Figure 4.

Culture of ventricular endothelial cells isolated from adult Tg(kdrl:EGFP) zebrafish. (a–b) Brightfield and fluorescence images of cultured cells (60 h after seeding) on a fibronectin coated culture dish without a preplating step (a) or after a 4 h preplating step (b).
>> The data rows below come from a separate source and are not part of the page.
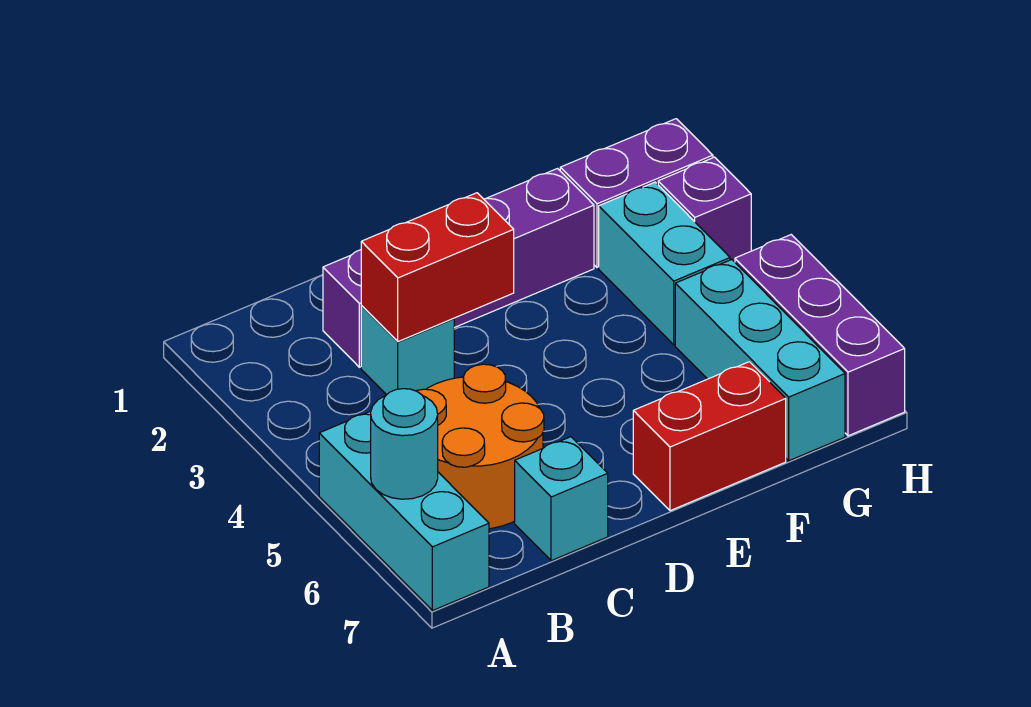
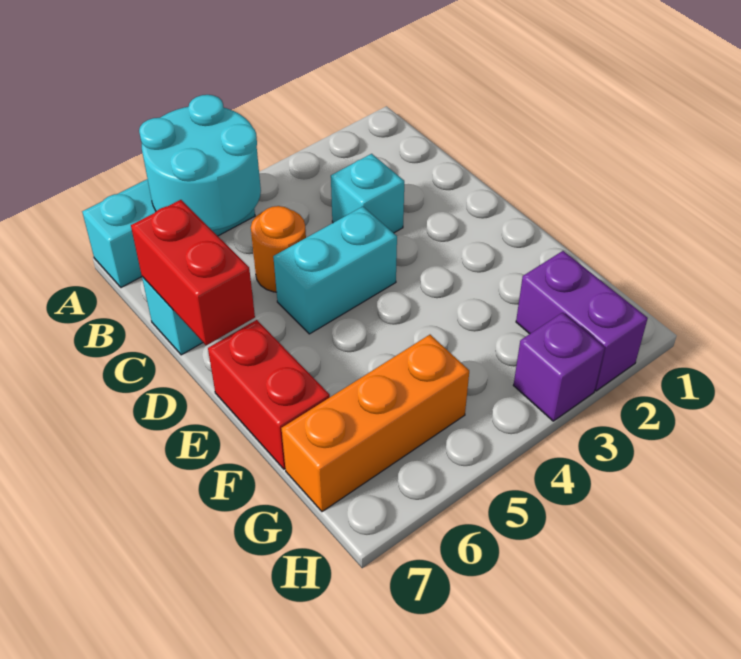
cyan 1x1 round brick [371,389,438,499] -> cyan 2x2 round brick [139,95,261,230]
orange 2x2 round brick [417,364,544,529] -> orange 1x1 round brick [251,206,306,292]
purple 1x4 brick [323,169,594,367] -> none
red 1x2 brick [361,193,514,342] -> red 1x2 brick moved to [131,200,255,345]
cyan 1x2 brick [599,182,730,345] -> cyan 1x2 brick moved to [273,207,397,334]
cyan 1x3 brick [675,260,845,461] -> orange 1x3 brick [281,335,469,512]
purple 1x3 brick [735,235,905,436] -> none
Black arrowheads, non-endothelial cells; BF- Brightfield. (c) Example of brightfield and fluorescence images (green for EGFP positive endothelial cells, and blue for nuclei (Hoechst 33342)) of isolated live ventricular cells on the preplate, after 4 h preplating. (d) Example of cultured cardiac endothelial cells after 1^st passage, stained for EGFP (green), rhodamine phalloidin (all cell types, red), and DAPI (nuclei, blue). (e) Quantification of endothelial cells to total cells after 1^st passage, showing high purity of the cultures. (n = 3, mean ± SEM). (f) RT-qPCR analysis using cardiomyocyte (myl7), fibroblast (vim), smooth muscle cell (acta2), epicardial (wt1b), and endothelial (kdr) markers (n = 3, mean ± SEM). Marker gene mRNA expression levels relative to α-tubulin were calculated using the ΔCt method (ct values are indicated in the Supplemental Table 2). Expression is relative to the individual marker’s expression in whole cardiac ventricles. All non-endothelial markers, besides wt1b, are depleted in the isolated cell population. Concomitantly, the isolated cells show enrichment for the endothelial marker kdr. One way ANOVA followed by Bonferroni’s post-hoc test (GraphPad Prism) was performed to evaluate statistical significance of differences. P < 0.05 was considered statistically significant. *** corresponds to P < 0.001.